サキは仲間のレイとミルの3人で英雄の姫と言うパーティーを組んでいる。主に、関東郊外や新潟、東北方面で活動しているらしい。


パーティーランクはBランク。メインが動画配信だと言う。


伝説のFランクは全国的に有名になっているらしいが俺が、顔出しを一切断っていることもありほとんどの人間が俺の顔を知らない。


そんなこともあってか、自称伝説のFランクと言う人達が結構いるらしいのだ。

英雄の姫がパーティーで戦闘中に自称伝説のFランクが絡んできてサキが怪我をした。それが原因で約3ヶ月程、冒険者活動をしていないのだと言う。


それをこのルミちゃんが俺が姉を怪我させた奴だと勘違いして、この間の騒ぎを起こしたのだそうだ。その騒動をテレビで見た姉のサキがこうやって謝りに来たのだ。


「ハッキリ言って迷惑なんだよね。


一度警察に容疑がかかると、俺も警察に行って色々と話さないといけないし。自分がアイドルだって事を利用してわざわざ報道関係者なんか連れて来るから、物凄い大騒ぎになるし。


ぶっちゃけ謝って済むもんだいじゃないよ」


「ハイ」

サキがルミちゃんの頭を無理矢理下げさせる。


「各協会支部にまで、俺に謝罪させろって騒いでる人が来るしさ。この状況をどう責任取るの?」


「本当にすみませんでした」


「あんたに謝られてもね。


まあ、良いよ。


ここからは協会の弁護士にも今後の対応の相談しないといけないから。取りあえずはこの子を2度と俺の前に近寄らせないでちょうだい。2度目はないよ、ダンジョンの中では何が起きても自己責任だ。

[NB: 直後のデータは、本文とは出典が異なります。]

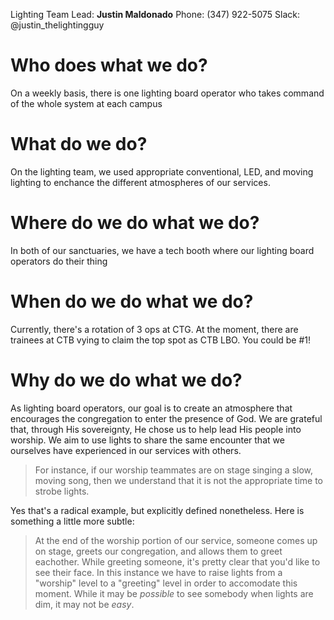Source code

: <!-- TITLE: Who, what, where, when, and why? -->
<!-- SUBTITLE: As a Lighting Board Operator, you are expected to create an environment that enhances the experience of our congregation -->

Lighting Team Lead:
**Justin Maldonado**
Phone: (347) 922-5075
Slack: @justin_thelightingguy
# Who does what we do?
On a weekly basis, there is one lighting board operator who takes command of the whole system at each campus
# What do we do?
On the lighting team, we used appropriate conventional, LED, and moving lighting to enchance the different atmospheres of our services.
# Where do we do what we do?
In both of our sanctuaries, we have a tech booth where our lighting board operators do their thing
# When do we do what we do?
Currently, there's a rotation of 3 ops at CTG.
At the moment, there are trainees at CTB vying to claim the top spot as CTB LBO. You could be #1!
# Why do we do what we do?
As lighting board operators, our goal is to create an atmosphere that encourages the congregation to enter the presence of God. We are grateful that, through His sovereignty, He chose us to help lead His people into worship. We aim to use lights to share the same encounter that we ourselves have experienced in our services with others.
> For instance, if our worship teammates are on stage singing a slow, moving song, then we understand that it is not the appropriate time to strobe lights. 

Yes that's a radical example, but explicitly defined nonetheless. Here is something a little more subtle:
> At the end of the worship portion of our service, someone comes up on stage, greets our congregation, and allows them to greet eachother. While greeting someone, it's pretty clear that you'd like to see their face. In this instance we have to raise lights from a "worship" level to a "greeting" level in order to accomodate this moment. While it may be *possible* to see somebody when lights are dim, it may not be *easy*.
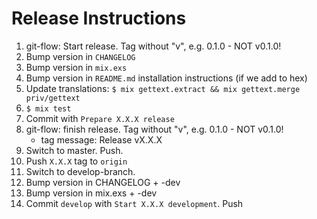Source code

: # Release Instructions

  1. git-flow: Start release. Tag without "v", e.g. 0.1.0 - NOT v0.1.0!
  2. Bump version in `CHANGELOG`
  3. Bump version in `mix.exs`
  5. Bump version in `README.md` installation instructions (if we add to hex)
  6. Update translations:
     `$ mix gettext.extract && mix gettext.merge priv/gettext`
  7. `$ mix test`
  8. Commit with `Prepare X.X.X release`
  9. git-flow: finish release. Tag without "v", e.g. 0.1.0 - NOT v0.1.0!
     - tag message: Release vX.X.X
  10. Switch to master. Push.
  11. Push `X.X.X` tag to `origin`
  12. Switch to develop-branch.
  13. Bump version in CHANGELOG + -dev
  14. Bump version in mix.exs + -dev
  15. Commit `develop` with `Start X.X.X development`. Push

サキだっけか。あんたらもそれを知ってて配信してるんだろう、2度と俺に関わらないでもらえるか」


「あの、弁護士さんに相談と言うのは?」


「そのままだよ。

今回の報道やこの子が俺に言った事に対する賠償だよ。ここまで事を大きくしたんだ、あんた達も相当の責任は取りなさいね」


サキとルミちゃんの顔色が一気に青ざめて行く。その後、弁護士と相談でアイドルのルミちゃんが公に俺に対する謝罪。で、手を打つことになった。

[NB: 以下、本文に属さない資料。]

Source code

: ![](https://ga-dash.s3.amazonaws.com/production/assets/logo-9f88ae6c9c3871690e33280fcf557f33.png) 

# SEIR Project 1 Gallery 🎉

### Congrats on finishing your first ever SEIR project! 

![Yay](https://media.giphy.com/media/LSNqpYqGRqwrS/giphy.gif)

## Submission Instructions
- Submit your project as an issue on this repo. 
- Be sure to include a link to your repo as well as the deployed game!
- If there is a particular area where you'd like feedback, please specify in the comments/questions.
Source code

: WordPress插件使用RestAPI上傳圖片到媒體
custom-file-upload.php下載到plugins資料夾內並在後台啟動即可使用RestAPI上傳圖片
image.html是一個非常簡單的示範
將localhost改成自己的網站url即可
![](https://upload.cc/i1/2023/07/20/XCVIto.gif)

俺は誰も襲っていないのにルミちゃんが勝手な思い込んで今回の騒ぎを起こした。その事実を含め、ルミちゃんの所属事務所から各報道機関に本人の謝罪コメントを添えて報道された。


姉のサキも自身の動画配信で謝罪を行い、2度と同じ事が起きない事を誓った。


するとまた騒ぎになったが、俺に対する反応は一気に薄れて行った。